Book Report: An Ozark Tapestry and More by Marjorie Shackleford McCune (1987)

Book coverThis is the second of the chapbooks that I bought this weekend; Heartstrings was the first. This is also an example of grandmother poetry, literally, as the back cover has a picture of the author with her grandson. The About the Author bit on the back cover mentions she took a class in writing poetry at Drury University late in life.

Which probably explains why this is a cut above the norm for the genre (which I am probably the one who coined the term grandmother poetry, but I think you will agree it is a genre in itself).

The poems cover the usual genre territory: Family, faith, and the seasons. However, under the influence of the poetry class undoubtedly, Ms. McCune has some poems with a pat abab rhyme scheme, but she dabbles with some other rhyme schemes and even free verse which really frees her from the constraint of the rhyme scheme for better rhythm and imagery. So some of the poems are all right (he said, in Northerner, which tends to dim compliments and to praise with faint praise, or so I tell my beautiful wife when she’s miffed that I say that her dinner was all right).

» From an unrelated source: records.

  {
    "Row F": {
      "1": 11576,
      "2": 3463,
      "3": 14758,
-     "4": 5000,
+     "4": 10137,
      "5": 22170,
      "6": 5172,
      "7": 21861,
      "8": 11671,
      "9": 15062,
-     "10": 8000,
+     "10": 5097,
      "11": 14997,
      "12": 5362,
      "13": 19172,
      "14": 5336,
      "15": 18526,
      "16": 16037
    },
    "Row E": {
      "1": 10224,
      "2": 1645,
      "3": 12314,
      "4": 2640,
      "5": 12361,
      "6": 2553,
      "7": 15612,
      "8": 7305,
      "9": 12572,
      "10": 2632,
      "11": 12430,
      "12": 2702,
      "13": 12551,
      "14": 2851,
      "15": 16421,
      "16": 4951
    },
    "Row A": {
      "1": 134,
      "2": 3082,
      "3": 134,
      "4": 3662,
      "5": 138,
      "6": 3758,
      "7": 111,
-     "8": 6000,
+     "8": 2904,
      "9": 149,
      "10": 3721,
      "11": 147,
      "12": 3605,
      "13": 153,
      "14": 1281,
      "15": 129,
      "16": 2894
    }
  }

Apparently, a lot of the books I got this weekend come from the middle to late 1980s, and as I look upon this, which is a chapbook that appeared only a few years before my first, I’m a little–disoriented. I mean, the woman who wrote with this fresh voice was 80 in 1987. She has passed away long ago, and her book is 33 years old. Which means my first published book is 26 (but still remains fresh and is reprinted in its entirety in Coffee House Memories). Which means I am… getting old enough to write grandfather poetry although my grandfathering years are still at least, um, not that many years in the future maybe.

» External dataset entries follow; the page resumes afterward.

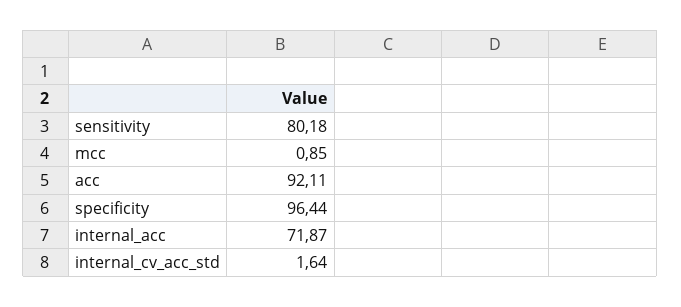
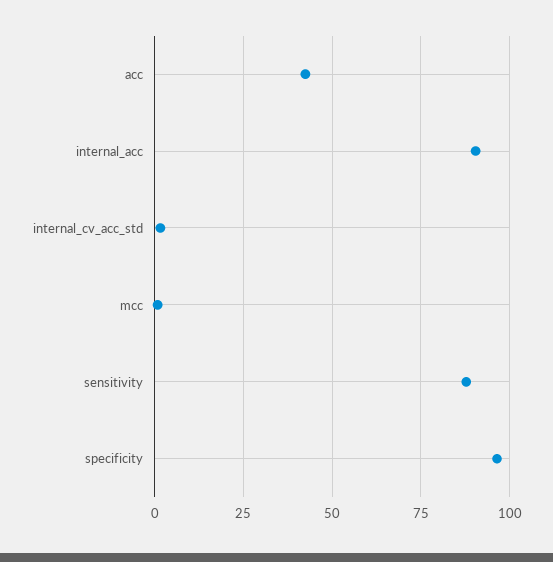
  {
-   "sensitivity": 80.18,
+   "sensitivity": 87.5,
    "mcc": 0.85,
-   "acc": 92.11,
+   "acc": 42.5,
    "specificity": 96.44,
-   "internal_acc": 71.87,
+   "internal_acc": 90,
    "internal_cv_acc_std": 1.64
  }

Book Report: Heartstrings by Sharon Harper Sampson (1985)

Book coverAs you might have expected, gentle reader, I dove right into the chapbooks and art monographs during the second week of football. As I watched most of three games, I had plenty of time in between plays to read a poem or look at a picture and caption. Given how my attention during football games these days focuses mostly on the books and a little on the football game makes me think that maybe watching football is more of an excuse to read during the day than actual love of football.

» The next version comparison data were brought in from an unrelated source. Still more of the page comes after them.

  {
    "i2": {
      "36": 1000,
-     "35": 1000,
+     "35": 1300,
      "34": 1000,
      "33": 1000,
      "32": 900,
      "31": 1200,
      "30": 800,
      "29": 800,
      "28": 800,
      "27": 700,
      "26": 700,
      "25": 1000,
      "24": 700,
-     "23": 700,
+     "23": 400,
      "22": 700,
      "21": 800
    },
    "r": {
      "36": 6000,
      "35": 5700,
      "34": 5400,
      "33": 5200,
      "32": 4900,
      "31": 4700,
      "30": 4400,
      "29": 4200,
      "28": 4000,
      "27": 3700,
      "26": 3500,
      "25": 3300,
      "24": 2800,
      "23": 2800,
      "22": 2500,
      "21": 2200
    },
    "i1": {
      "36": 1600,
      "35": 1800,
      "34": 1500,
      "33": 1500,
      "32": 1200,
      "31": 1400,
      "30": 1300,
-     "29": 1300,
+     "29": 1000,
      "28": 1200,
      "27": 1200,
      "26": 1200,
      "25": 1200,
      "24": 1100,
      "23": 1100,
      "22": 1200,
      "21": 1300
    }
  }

At any rate, this is a middle 1990s chapbook back when making a chapbook often meant laying the stuff out yourself on paper. Desktop publishng was very rudimentary then, gentle reader–take if from someone who printed the text of his first 1994 chapbook out and laid the actual pages out on paper and whose first issues of his magazine (the St. Louis Artesian) were laid out on paper until I got Microsoft Publisher on a 386 PC in 1995 for later issues and my second chapbook. Oh, there were small publishing houses that did chapbooks back in that age, but most of us just ran them off at Kinko’s.

The most interesting bit about this book is that it was hand-lettered in a fun, almost italics font that took a lot of work. Here’s the dedication page:

Book dedication

I have trouble making my handwriting legible much less pretty.

However pretty it is, though, it makes for a slower read over the length of a book, even a chapbook like this. I’m currently working on a longer book, a Yoga devotional, presented in an italic font, and it’s not fun going through 300 pages of it. This book, though, is only 53 pages.

The poetry is pretty pedestrian Grandmother poetry talking about family and faith with end rhymes and a bit of a sense of rhythm. So, yeah, nothing that sticks out–but I’m reading the complete works of Keats, and most of Keats’ work doesn’t stick out, either. So take of that what you will: Good poetry, or a good poem, one that strikes a chord within you, is pretty rare.